Da zwischen den Inseln kein Genfluss mehr besteht, können die Singvögel auch keinerlei Allele mehr miteinander austauschen und es kommt zur Separation der beiden Populationen. Sind die beiden Populationen lange genug getrennt, kann es in diesem Prozess der Separation zu einer reproduktiven Isolation kommen, sodass sich die beiden Populationen nicht mehr untereinander fortpflanzen können.
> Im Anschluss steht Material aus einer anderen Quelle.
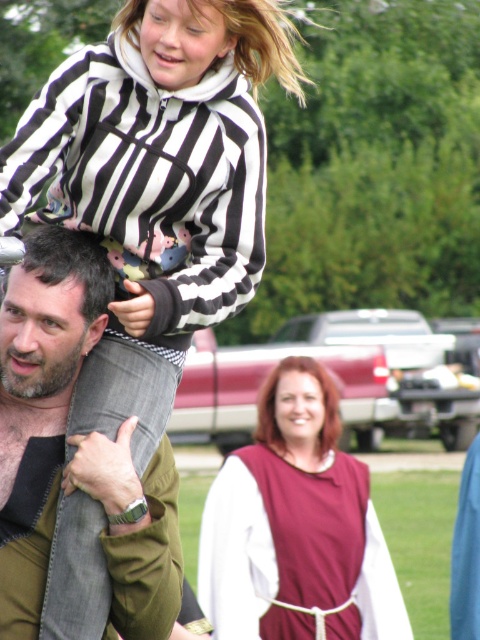
You are a fashion designer observing the scene. You need to decide which clothing item, the matte burgundy tunic at center or the striped fleece at upper center, would be more suitable for a design that requires a wider silhouette. Based on the scene, which one should you choose?

The striped fleece at upper center has a greater width than the matte burgundy tunic at center, so it would be more suitable for a design requiring a wider silhouette.

You are a photographer standing at the scene. You want to take a photo of the matte burgundy tunic at center and the striped fleece at upper center. The minimum distance between the two items in the photo should be 4 meters. Can you capture them in a single frame?

The matte burgundy tunic at center is 4.24 meters from the striped fleece at upper center, so yes, you can capture them in a single frame as the distance is more than 4 meters.

You are a photographer trying to capture a candid shot of the scene. You notice the denim jeans at upper left and the smooth burgundy fabric at center. Which object should you focus on first to ensure both are in focus, considering their positions?

You should focus on the denim jeans at upper left first because it is closer to the viewer than the smooth burgundy fabric at center, so adjusting focus from near to far will help both be in focus.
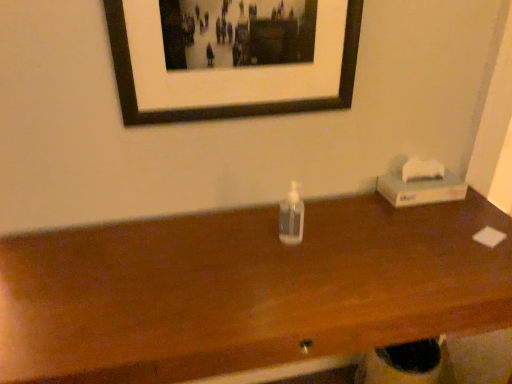
Image resolution: width=512 pixels, height=384 pixels. I want to click on vacant space behind transparent plastic bottle at center, so click(304, 208).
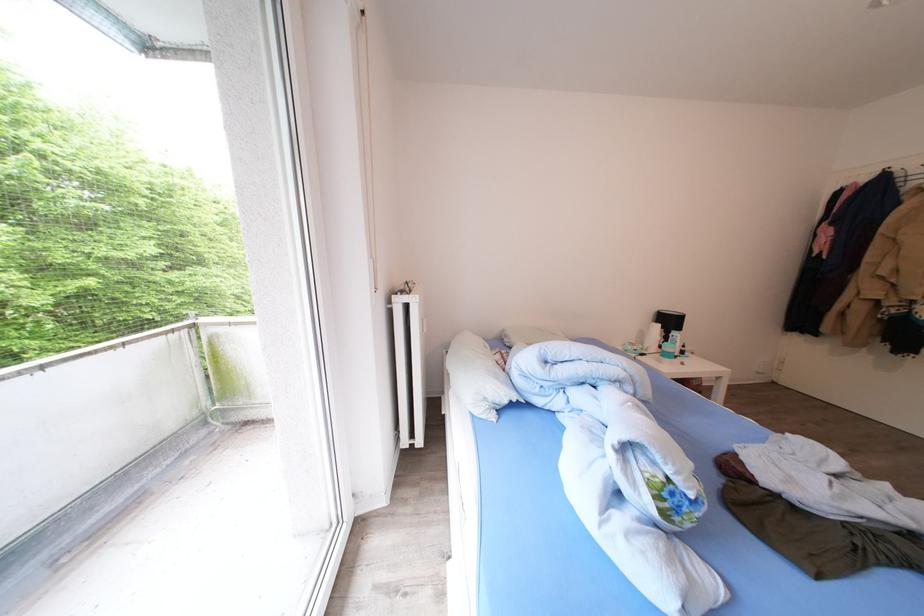
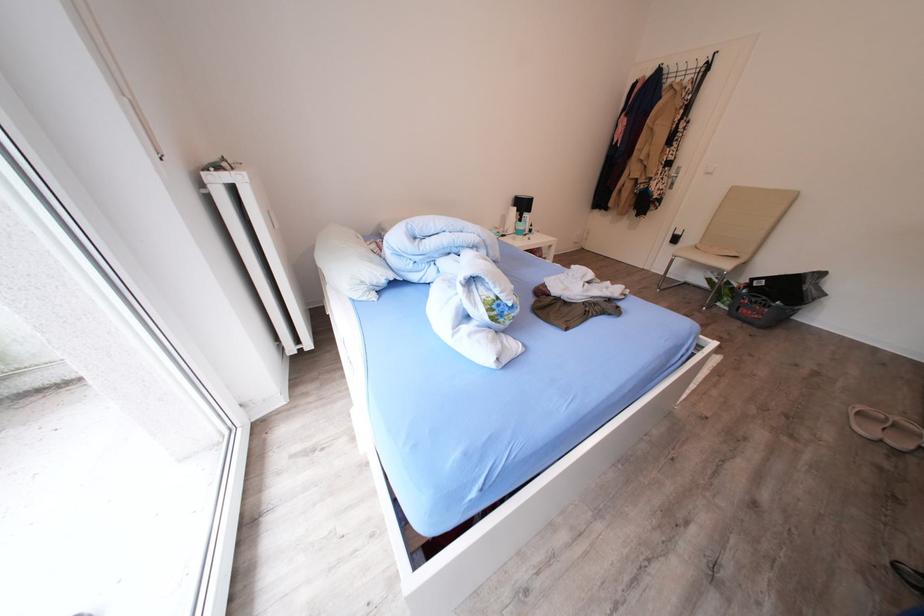
Based on the continuous images, in which direction is the camera rotating?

Gelangen nun Individuen der neu entstandenen Art zurück auf die Ursprungsinsel, kann dies dazu führen, dass diese an die selbe ökologische Nische angepasst sind und demnach mit der anderen Art um diese ökologische Nische konkurrieren. Nach dem Konkurrenzausschlussprinzip kann nur eine Art eine ökologische Nische besetzen und es kommt entweder zum Aussterben einer Art, oder eine Art ist im Stande auf eine andere ökologische Nische auszuweichen und neben der anderen Art zu koexistieren. Es kann jedoch auch sein, dass die neu entstandene Art sich auf der anderen Insel derart entwickelt hat, dass sie unmittelbar eine freie ökologische Nische auf der Ursprungsinsel besetzt und nicht mit der Stammart in Konkurrenz tritt.
Isolierte Inselketten mit unterschiedlichen Lebensräumen (Habitaten) sind oft Schauplätze solcher adaptiver Radiationen. Die eingewandernten Kolonien durchlaufen zahlreiche allopatrische und sympatrische Prozesse, die zu Arten führen, die nirgends sonst auf der Welt gefunden werden können.
Neben den Darwinfinken , die das typische Beispiel einer adaptiven Radiation darstellen, gibt es fossile Hinweise, dass nach dem Dinosauriersterben vor 65 Mio Jahren die Säugetiere eine dramatische, adaptive Radiation erfahren haben.